■ DESCRIPTION OF THE TASK
From the entries underneath, give the number of lines holding the word "hardback", without any other words.
-- EXTRACTED MATERIAL follows --
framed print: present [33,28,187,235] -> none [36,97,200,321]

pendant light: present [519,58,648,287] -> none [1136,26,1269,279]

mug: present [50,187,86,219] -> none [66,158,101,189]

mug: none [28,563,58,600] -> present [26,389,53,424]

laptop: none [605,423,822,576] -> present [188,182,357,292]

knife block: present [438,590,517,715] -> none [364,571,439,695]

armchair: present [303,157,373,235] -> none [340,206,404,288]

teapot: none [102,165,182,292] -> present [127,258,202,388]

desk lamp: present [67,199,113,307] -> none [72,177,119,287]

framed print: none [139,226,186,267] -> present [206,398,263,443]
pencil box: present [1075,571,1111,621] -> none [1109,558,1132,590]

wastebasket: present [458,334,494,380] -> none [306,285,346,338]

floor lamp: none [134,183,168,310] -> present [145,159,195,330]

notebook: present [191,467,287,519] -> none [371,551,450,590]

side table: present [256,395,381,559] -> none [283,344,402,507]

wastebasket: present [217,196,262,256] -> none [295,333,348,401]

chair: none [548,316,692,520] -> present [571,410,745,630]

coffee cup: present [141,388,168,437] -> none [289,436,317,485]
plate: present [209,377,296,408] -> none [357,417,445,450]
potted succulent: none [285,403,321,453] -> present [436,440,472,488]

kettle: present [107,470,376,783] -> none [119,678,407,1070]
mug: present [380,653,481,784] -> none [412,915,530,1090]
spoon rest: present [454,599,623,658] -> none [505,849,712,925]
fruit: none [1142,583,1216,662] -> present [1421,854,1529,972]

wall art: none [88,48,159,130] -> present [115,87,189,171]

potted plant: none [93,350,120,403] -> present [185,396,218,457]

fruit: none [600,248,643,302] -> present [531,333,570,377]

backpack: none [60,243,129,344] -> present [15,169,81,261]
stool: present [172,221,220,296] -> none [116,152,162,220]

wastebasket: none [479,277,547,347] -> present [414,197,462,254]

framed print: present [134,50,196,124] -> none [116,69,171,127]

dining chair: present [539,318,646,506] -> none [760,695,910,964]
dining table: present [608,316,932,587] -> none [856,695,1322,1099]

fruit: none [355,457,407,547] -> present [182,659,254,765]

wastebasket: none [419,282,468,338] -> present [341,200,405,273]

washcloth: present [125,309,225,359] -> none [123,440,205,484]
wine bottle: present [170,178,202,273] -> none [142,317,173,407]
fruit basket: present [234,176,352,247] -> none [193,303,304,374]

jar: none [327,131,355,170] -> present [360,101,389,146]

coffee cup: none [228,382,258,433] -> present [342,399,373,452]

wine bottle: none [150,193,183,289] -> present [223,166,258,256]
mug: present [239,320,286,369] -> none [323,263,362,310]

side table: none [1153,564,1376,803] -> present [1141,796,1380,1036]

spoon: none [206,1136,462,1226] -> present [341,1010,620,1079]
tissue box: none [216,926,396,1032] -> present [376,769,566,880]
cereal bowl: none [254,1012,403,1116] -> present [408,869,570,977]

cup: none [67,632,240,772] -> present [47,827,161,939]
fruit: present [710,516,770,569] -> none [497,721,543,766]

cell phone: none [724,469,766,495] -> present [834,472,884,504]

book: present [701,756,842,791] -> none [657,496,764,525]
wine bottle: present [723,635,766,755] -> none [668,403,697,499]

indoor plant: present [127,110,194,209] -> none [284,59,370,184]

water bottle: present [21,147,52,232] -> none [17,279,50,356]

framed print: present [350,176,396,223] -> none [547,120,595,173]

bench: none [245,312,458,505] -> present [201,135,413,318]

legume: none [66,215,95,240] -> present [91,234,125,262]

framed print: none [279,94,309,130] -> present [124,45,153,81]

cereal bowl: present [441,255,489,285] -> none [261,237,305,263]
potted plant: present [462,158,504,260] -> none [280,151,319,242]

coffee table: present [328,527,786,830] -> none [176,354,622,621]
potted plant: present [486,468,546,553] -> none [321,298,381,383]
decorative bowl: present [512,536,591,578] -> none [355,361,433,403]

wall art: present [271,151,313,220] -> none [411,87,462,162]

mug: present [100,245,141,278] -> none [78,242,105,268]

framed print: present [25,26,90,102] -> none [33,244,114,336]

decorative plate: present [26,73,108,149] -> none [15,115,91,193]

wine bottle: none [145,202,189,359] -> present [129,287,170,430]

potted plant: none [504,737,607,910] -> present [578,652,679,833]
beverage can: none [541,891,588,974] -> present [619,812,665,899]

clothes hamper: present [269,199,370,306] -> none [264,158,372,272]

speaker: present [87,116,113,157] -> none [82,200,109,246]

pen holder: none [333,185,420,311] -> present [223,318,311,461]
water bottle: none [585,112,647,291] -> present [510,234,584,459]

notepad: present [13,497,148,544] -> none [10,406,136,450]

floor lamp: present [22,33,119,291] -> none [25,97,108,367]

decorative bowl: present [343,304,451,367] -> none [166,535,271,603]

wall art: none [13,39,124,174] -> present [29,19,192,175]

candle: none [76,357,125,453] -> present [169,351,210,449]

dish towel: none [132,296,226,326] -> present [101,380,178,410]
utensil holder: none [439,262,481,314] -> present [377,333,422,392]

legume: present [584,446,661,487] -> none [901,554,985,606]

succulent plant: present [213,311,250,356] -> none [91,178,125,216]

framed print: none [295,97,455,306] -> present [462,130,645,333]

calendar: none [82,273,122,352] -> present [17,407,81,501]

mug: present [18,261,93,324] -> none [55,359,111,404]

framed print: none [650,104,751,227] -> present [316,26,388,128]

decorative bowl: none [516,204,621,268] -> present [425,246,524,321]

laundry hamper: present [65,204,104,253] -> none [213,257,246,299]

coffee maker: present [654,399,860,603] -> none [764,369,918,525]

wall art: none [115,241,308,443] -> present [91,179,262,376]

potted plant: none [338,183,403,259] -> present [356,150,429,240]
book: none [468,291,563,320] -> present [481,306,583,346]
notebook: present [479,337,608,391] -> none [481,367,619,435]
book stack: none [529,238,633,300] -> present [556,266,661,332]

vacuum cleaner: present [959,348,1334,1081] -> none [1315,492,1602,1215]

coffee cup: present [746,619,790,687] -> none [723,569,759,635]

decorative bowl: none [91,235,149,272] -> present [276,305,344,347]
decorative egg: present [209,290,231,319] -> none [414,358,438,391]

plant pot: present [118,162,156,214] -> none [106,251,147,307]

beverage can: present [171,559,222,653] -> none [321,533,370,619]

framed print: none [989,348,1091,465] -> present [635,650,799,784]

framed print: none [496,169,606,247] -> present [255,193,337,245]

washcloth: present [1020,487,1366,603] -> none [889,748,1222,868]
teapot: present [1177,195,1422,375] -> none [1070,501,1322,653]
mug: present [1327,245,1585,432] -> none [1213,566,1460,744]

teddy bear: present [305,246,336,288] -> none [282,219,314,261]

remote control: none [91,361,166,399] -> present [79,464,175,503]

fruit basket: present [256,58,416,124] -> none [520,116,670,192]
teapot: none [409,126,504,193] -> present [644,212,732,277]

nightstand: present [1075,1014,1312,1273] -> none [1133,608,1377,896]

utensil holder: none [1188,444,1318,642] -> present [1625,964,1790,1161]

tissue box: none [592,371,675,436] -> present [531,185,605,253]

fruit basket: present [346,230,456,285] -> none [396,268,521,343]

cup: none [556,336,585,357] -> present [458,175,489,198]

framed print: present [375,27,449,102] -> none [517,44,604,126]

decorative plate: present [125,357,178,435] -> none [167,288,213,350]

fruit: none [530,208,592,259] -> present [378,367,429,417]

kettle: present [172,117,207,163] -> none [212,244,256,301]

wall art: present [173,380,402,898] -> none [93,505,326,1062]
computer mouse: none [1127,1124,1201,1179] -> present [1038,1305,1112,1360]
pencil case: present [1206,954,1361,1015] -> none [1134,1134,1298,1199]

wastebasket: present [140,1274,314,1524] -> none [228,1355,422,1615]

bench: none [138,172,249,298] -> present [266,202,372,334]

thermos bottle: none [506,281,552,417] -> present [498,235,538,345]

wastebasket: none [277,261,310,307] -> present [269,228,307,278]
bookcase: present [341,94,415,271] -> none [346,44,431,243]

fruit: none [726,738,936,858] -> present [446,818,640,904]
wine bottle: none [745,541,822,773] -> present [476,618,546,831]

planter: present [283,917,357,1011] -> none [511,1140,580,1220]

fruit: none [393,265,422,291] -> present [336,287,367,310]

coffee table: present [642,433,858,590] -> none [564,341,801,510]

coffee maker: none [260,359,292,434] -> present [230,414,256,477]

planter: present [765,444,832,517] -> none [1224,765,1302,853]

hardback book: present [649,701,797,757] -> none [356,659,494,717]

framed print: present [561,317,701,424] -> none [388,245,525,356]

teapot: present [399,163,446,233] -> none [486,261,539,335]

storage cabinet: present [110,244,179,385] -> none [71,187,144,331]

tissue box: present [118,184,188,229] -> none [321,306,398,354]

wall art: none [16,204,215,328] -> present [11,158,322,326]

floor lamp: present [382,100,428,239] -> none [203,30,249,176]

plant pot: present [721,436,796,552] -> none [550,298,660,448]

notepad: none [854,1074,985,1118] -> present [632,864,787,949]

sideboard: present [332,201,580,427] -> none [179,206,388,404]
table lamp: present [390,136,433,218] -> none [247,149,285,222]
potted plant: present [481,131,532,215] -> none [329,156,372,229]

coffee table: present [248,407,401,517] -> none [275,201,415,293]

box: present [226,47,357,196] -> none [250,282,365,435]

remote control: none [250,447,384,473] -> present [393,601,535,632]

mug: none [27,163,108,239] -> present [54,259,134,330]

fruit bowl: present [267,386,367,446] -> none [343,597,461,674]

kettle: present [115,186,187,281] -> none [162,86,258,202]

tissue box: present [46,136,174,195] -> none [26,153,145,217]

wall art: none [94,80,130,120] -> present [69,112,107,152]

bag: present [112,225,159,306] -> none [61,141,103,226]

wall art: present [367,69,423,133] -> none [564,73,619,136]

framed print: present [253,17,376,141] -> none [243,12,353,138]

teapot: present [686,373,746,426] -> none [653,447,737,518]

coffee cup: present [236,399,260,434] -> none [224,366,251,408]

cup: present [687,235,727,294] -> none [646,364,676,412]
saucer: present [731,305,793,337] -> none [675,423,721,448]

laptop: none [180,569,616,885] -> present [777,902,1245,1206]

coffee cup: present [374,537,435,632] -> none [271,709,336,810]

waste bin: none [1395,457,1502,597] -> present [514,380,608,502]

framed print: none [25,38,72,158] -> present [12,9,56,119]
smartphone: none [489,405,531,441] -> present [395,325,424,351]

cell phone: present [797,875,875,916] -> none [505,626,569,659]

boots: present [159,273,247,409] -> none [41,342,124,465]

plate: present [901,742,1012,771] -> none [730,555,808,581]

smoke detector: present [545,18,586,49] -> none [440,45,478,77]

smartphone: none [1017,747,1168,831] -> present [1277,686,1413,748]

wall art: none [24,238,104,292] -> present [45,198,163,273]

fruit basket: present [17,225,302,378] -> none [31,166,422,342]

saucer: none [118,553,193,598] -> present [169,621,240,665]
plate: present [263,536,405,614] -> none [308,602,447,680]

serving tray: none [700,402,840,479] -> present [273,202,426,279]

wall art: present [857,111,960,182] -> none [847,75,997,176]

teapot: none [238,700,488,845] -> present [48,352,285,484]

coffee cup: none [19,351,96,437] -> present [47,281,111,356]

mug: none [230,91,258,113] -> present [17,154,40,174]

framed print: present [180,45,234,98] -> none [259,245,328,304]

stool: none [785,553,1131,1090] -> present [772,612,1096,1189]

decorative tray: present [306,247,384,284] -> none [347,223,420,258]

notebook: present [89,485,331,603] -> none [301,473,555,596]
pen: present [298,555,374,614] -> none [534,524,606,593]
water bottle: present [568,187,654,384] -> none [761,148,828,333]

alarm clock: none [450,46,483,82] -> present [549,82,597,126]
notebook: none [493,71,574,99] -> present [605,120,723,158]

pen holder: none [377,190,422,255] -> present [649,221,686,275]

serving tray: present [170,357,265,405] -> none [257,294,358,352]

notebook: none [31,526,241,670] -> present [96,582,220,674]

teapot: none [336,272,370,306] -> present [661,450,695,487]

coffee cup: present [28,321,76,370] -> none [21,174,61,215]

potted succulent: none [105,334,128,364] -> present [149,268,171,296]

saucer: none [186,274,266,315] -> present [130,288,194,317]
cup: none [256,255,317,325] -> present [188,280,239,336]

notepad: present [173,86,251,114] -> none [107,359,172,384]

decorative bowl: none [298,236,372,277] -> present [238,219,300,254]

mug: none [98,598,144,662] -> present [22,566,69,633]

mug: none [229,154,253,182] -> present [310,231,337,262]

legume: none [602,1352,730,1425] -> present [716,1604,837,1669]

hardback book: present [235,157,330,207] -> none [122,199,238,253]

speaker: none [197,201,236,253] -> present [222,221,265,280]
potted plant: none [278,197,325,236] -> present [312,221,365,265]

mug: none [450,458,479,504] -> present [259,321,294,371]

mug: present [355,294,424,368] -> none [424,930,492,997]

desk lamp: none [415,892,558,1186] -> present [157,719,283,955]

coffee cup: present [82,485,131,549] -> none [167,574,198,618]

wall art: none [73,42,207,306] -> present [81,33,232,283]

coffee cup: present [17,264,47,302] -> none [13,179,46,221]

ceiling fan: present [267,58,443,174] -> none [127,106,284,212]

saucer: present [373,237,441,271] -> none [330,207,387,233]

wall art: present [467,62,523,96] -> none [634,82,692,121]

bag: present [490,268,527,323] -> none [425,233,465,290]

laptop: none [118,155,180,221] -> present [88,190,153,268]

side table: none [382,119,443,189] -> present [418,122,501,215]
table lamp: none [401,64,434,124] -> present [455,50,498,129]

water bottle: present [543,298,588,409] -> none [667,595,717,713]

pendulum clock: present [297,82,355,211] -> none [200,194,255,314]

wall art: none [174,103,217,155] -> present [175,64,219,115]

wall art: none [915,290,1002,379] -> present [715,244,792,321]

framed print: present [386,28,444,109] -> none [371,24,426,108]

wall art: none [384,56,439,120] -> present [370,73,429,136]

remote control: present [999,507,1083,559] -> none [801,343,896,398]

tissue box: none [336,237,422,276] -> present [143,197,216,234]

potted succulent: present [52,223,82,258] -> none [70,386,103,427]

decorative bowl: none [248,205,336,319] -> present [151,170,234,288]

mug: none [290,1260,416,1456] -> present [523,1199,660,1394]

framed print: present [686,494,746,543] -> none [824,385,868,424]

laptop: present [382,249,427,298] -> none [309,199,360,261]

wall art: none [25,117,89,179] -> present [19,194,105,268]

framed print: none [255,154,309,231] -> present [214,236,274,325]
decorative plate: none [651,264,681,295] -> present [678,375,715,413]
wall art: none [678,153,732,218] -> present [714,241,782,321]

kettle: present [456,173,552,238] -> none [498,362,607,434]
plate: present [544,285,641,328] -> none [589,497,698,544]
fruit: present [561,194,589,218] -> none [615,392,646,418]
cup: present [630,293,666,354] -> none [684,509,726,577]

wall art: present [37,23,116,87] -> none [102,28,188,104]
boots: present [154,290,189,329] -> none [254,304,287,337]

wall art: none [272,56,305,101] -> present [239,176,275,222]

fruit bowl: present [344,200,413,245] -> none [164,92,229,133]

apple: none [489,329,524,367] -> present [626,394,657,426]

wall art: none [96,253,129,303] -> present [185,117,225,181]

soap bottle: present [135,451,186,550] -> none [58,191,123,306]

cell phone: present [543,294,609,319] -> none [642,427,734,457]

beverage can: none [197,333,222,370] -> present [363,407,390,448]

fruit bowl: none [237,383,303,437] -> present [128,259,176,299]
-- EXTRACTED MATERIAL concluded --
■ WRITTEN ANSWER
2